▶ [TASK ITEM]
Arrange the lines of all the items below as a numbered list, leaving out any blank lines.

▶ [SOURCE MATERIAL]
= Beginning of Section =

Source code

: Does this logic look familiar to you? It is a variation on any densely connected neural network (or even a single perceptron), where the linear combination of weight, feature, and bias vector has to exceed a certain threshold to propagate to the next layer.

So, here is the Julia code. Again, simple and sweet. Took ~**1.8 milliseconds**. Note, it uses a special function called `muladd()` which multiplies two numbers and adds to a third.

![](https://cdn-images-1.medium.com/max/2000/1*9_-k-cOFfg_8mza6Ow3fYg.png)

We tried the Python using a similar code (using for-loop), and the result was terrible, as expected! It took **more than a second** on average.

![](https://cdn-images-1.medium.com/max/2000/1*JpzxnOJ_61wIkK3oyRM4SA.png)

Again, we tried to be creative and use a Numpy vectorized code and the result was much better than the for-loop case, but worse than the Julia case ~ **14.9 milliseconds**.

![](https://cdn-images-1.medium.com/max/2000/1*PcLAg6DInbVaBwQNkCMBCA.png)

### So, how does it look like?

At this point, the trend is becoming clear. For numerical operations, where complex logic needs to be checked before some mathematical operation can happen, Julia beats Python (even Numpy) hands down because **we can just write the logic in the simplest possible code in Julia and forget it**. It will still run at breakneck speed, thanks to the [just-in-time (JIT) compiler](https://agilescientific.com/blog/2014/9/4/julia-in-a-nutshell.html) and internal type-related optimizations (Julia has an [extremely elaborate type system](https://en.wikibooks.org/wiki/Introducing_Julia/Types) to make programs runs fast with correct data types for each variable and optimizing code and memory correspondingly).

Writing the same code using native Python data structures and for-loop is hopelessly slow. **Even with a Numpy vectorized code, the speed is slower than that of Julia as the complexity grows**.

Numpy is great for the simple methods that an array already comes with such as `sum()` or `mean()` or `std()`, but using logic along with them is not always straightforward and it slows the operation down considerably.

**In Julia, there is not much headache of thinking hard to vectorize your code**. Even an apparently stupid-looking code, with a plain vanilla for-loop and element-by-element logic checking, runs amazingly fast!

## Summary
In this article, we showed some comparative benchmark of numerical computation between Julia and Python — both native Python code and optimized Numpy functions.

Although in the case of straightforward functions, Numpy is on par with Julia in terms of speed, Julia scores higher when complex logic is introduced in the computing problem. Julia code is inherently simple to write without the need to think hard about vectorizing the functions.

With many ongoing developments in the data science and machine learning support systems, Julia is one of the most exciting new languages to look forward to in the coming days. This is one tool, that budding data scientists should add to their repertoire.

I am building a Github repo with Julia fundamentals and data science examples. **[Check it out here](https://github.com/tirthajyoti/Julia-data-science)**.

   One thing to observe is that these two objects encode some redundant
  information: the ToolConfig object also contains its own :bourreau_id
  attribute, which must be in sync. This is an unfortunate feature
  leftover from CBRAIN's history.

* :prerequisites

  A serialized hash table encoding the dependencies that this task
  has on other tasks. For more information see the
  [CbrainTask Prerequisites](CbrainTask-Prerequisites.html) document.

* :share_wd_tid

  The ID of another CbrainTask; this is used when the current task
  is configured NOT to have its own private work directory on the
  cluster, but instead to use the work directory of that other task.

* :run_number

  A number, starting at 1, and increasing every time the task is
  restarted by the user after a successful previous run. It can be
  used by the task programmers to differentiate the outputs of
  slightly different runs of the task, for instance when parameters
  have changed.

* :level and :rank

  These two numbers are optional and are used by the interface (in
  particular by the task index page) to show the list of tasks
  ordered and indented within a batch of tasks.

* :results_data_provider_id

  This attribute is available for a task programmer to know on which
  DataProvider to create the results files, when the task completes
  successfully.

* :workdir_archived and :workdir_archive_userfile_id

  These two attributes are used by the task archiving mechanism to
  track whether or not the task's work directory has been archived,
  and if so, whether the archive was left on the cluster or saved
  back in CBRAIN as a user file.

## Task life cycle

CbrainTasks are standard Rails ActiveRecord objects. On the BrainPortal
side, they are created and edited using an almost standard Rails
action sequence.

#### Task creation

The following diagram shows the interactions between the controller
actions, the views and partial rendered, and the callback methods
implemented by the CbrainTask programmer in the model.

= End of Section =

▶ [YOUR SOLUTION]
1. Source code
2. : Does this logic look familiar to you? It is a variation on any densely connected neural network (or even a single perceptron), where the linear combination of weight, feature, and bias vector has to exceed a certain threshold to propagate to the next layer.
3. So, here is the Julia code. Again, simple and sweet. Took ~**1.8 milliseconds**. Note, it uses a special function called `muladd()` which multiplies two numbers and adds to a third.
4. ![](https://cdn-images-1.medium.com/max/2000/1*9_-k-cOFfg_8mza6Ow3fYg.png)
5. We tried the Python using a similar code (using for-loop), and the result was terrible, as expected! It took **more than a second** on average.
6. ![](https://cdn-images-1.medium.com/max/2000/1*JpzxnOJ_61wIkK3oyRM4SA.png)
7. Again, we tried to be creative and use a Numpy vectorized code and the result was much better than the for-loop case, but worse than the Julia case ~ **14.9 milliseconds**.
8. ![](https://cdn-images-1.medium.com/max/2000/1*PcLAg6DInbVaBwQNkCMBCA.png)
9. ### So, how does it look like?
10. At this point, the trend is becoming clear. For numerical operations, where complex logic needs to be checked before some mathematical operation can happen, Julia beats Python (even Numpy) hands down because **we can just write the logic in the simplest possible code in Julia and forget it**. It will still run at breakneck speed, thanks to the [just-in-time (JIT) compiler](https://agilescientific.com/blog/2014/9/4/julia-in-a-nutshell.html) and internal type-related optimizations (Julia has an [extremely elaborate type system](https://en.wikibooks.org/wiki/Introducing_Julia/Types) to make programs runs fast with correct data types for each variable and optimizing code and memory correspondingly).
11. Writing the same code using native Python data structures and for-loop is hopelessly slow. **Even with a Numpy vectorized code, the speed is slower than that of Julia as the complexity grows**.
12. Numpy is great for the simple methods that an array already comes with such as `sum()` or `mean()` or `std()`, but using logic along with them is not always straightforward and it slows the operation down considerably.
13. **In Julia, there is not much headache of thinking hard to vectorize your code**. Even an apparently stupid-looking code, with a plain vanilla for-loop and element-by-element logic checking, runs amazingly fast!
14. ## Summary
15. In this article, we showed some comparative benchmark of numerical computation between Julia and Python — both native Python code and optimized Numpy functions.
16. Although in the case of straightforward functions, Numpy is on par with Julia in terms of speed, Julia scores higher when complex logic is introduced in the computing problem. Julia code is inherently simple to write without the need to think hard about vectorizing the functions.
17. With many ongoing developments in the data science and machine learning support systems, Julia is one of the most exciting new languages to look forward to in the coming days. This is one tool, that budding data scientists should add to their repertoire.
18. I am building a Github repo with Julia fundamentals and data science examples. **[Check it out here](https://github.com/tirthajyoti/Julia-data-science)**.
19.    One thing to observe is that these two objects encode some redundant
20.   information: the ToolConfig object also contains its own :bourreau_id
21.   attribute, which must be in sync. This is an unfortunate feature
22.   leftover from CBRAIN's history.
23. * :prerequisites
24.   A serialized hash table encoding the dependencies that this task
25.   has on other tasks. For more information see the
26.   [CbrainTask Prerequisites](CbrainTask-Prerequisites.html) document.
27. * :share_wd_tid
28.   The ID of another CbrainTask; this is used when the current task
29.   is configured NOT to have its own private work directory on the
30.   cluster, but instead to use the work directory of that other task.
31. * :run_number
32.   A number, starting at 1, and increasing every time the task is
33.   restarted by the user after a successful previous run. It can be
34.   used by the task programmers to differentiate the outputs of
35.   slightly different runs of the task, for instance when parameters
36.   have changed.
37. * :level and :rank
38.   These two numbers are optional and are used by the interface (in
39.   particular by the task index page) to show the list of tasks
40.   ordered and indented within a batch of tasks.
41. * :results_data_provider_id
42.   This attribute is available for a task programmer to know on which
43.   DataProvider to create the results files, when the task completes
44.   successfully.
45. * :workdir_archived and :workdir_archive_userfile_id
46.   These two attributes are used by the task archiving mechanism to
47.   track whether or not the task's work directory has been archived,
48.   and if so, whether the archive was left on the cluster or saved
49.   back in CBRAIN as a user file.
50. ## Task life cycle
51. CbrainTasks are standard Rails ActiveRecord objects. On the BrainPortal
52. side, they are created and edited using an almost standard Rails
53. action sequence.
54. #### Task creation
55. The following diagram shows the interactions between the controller
56. actions, the views and partial rendered, and the callback methods
57. implemented by the CbrainTask programmer in the model.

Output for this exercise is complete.